Through polls and nuance, the government is forever trying to convince you that the money you throw down their inefficient rat holes is, somehow, fair to you. It isn’t – on any level. Sales taxes are too high, property taxes are too high, state income taxes are too high and federal income taxes are nothing short of criminal. Plus the feds get another trip around your wallet when you sell something for more than you paid for it and they get to tax you a second time on whatever’s left when you die. It fits the constitutional definition of cruel and unusual punishment.
   Often is heard the phrase that, ”you know, historically speaking, taxes are low.” That is a bald-faced lie. In most years from 1776 to 1913 there were no federal income taxes at all and local taxes were slight.
   We Americans don’t like taxes because it presumes the taxing body has some self-anointed authority – which was not directly given by consent of the governed. Local taxes are notorious for this because of off-date elections designed to limit turnout in such a way that constitutionally demanded consent of the governed is in fact not granted.
   In most of America’s history prior to the 1913 16th amendment, which granted the feds the right to steal from you, taxes came and went with wars. If you notice that since the guaranteed flow of tax money began in 1913 there have been precious few years without wars, then you get to move to the head of the class.
   But let’s take a closer look at tax history in the colonies from this passage: “When Parliament passed the Stamp Act in 1765, Americans had never before experienced direct taxation. They rebelled. In 1767, Parliament passed the Townshend Acts, which levied taxes on an array of British goods. The colonists responded by boycotting British imports. Parliament repealed most of the Townshend Acts in 1770 (except the tax on tea), and in 1773 passed the Tea Act, which essentially told Americans they had to buy their tea from the East India Co. through government-approved merchants. Though the act actually lowered the cost of British tea, Americans were so outraged at Britain's assertion of authority that they forbade tea-bearing ships from docking. And, of course, in Boston they threw 342 chests of tea into the harbor.”
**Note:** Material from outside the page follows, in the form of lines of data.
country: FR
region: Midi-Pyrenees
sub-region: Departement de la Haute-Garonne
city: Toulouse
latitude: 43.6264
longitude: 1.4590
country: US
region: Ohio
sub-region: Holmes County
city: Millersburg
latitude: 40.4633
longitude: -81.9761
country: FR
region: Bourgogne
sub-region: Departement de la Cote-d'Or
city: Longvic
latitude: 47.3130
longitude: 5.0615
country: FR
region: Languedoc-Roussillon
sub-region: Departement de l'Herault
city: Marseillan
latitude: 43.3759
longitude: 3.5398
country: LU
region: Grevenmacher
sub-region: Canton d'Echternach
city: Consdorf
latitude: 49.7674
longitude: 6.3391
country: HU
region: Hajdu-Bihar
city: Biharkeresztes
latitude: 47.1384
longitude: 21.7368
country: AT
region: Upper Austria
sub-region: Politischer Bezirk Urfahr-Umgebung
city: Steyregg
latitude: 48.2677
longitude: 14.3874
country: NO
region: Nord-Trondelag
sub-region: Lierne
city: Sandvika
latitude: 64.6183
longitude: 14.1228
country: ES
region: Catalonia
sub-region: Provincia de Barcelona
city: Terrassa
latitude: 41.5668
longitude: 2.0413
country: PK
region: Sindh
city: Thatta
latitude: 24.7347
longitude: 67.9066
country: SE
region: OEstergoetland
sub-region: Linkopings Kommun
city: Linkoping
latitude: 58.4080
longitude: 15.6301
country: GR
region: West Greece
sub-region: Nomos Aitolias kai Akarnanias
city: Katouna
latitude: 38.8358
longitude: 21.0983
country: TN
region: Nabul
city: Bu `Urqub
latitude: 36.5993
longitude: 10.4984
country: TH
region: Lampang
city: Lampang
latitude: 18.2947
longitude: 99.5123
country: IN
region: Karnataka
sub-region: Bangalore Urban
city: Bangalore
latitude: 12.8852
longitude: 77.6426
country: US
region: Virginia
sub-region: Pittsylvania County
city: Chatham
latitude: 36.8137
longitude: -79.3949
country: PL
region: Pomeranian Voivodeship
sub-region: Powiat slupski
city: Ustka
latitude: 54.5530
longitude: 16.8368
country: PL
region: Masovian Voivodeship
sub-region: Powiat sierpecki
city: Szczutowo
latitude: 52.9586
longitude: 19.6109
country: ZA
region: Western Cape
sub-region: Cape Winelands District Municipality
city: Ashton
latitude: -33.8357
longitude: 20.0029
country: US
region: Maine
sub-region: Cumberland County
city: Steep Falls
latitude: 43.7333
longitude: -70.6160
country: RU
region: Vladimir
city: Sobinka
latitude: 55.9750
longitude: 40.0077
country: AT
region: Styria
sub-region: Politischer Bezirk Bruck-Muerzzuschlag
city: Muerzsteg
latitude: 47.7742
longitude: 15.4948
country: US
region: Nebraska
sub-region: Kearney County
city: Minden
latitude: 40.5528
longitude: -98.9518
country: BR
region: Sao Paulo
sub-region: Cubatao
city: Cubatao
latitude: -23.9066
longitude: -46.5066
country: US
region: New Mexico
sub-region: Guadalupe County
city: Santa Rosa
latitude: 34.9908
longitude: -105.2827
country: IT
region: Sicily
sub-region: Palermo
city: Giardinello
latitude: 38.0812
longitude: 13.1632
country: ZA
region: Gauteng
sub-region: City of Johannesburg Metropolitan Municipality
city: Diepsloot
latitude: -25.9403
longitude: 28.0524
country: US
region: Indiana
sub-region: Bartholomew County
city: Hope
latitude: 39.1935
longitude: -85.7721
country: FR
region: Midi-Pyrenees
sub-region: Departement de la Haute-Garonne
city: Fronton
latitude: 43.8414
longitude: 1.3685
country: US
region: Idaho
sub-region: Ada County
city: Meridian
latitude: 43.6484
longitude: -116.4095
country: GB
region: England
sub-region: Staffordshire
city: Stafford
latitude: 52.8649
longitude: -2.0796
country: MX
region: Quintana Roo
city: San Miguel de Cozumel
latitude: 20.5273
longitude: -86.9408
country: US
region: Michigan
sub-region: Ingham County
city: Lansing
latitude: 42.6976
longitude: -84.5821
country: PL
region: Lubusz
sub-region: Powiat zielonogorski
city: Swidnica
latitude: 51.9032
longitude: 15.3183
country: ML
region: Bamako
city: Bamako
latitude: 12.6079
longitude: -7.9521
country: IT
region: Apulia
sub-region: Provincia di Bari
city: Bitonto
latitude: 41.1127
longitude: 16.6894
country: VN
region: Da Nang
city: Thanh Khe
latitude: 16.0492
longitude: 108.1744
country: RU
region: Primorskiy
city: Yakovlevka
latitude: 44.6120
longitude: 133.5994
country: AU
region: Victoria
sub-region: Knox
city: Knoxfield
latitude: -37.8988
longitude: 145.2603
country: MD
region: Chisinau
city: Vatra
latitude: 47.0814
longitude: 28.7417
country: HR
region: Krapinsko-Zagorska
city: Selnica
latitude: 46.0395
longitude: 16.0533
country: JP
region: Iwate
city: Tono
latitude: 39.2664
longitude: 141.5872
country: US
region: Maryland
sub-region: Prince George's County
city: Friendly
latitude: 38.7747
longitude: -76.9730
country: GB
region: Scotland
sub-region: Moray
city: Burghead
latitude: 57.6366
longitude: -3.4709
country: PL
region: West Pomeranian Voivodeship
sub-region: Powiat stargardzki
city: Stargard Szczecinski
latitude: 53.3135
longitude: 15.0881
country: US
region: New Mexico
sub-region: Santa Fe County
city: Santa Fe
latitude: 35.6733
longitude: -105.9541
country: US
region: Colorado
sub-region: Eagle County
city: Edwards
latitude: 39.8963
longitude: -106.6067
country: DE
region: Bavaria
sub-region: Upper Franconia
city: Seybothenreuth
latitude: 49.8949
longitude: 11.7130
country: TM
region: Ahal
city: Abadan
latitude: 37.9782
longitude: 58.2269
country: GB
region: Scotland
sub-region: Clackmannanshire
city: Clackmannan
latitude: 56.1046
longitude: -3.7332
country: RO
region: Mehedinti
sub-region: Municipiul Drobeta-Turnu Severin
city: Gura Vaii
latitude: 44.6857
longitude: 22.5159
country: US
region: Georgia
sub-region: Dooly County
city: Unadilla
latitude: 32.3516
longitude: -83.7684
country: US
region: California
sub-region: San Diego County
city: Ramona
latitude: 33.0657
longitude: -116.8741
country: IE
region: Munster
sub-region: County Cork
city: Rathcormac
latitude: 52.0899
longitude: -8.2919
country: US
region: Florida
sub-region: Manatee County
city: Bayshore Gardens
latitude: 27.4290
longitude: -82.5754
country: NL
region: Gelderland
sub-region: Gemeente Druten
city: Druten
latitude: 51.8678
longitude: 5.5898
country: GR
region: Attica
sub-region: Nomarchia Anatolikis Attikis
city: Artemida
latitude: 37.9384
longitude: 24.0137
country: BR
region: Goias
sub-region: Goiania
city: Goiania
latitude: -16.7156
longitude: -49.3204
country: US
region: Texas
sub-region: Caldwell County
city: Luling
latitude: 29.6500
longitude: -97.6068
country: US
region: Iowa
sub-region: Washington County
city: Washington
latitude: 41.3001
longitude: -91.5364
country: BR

   The operative phrase there is “Britains assertion of authority.” And so it is today. We don’t care much who you claim to be or what you plan to do; we are just concerned with your “assertion of authority.” It concerns us because we got and get so much done without the help of those who assert their authority via taxation.
   Early in our history we taxed ourselves to pay off the war for independence and tussles with France but Thomas Jefferson ended that taxation in 1802. We stayed tax-free until the War of 1812, which cost us until 1817. We had no direct taxation in the country again until 1861.
   An excellent historian noted, “That means that "Manifest Destiny," including James K. Polk's war with Mexico, and the expansion of the country from coast to coast, was financed without a single direct federal tax being levied upon the American people.”
   “The federal income tax imposed to finance the Civil War had two tax brackets – 3 percent and 5 percent – and was repealed in 1872. It remained off the books until 1913, when the 16th Amendment was ratified. The federal income tax rates in 1913 ranged from 1 percent to 7 percent. That highest rate applied to people earning $500,000 a year or more. Today, a married couple earning that much would pay a federal income tax rate of 35 percent, and with all taxes combined could pay more than half their income in taxes.”
   There’s nothing fair about those numbers.
   Locally, at the state level and the federal level, taxation is totally out of control. Monies are thrown at all kinds of issues and problems governments have no constitutional authority to be involved in and they want more … and our answer should be no.
   They spend too much, they tax too much and they borrow too much – all on that “assertion of authority” that remains ungranted.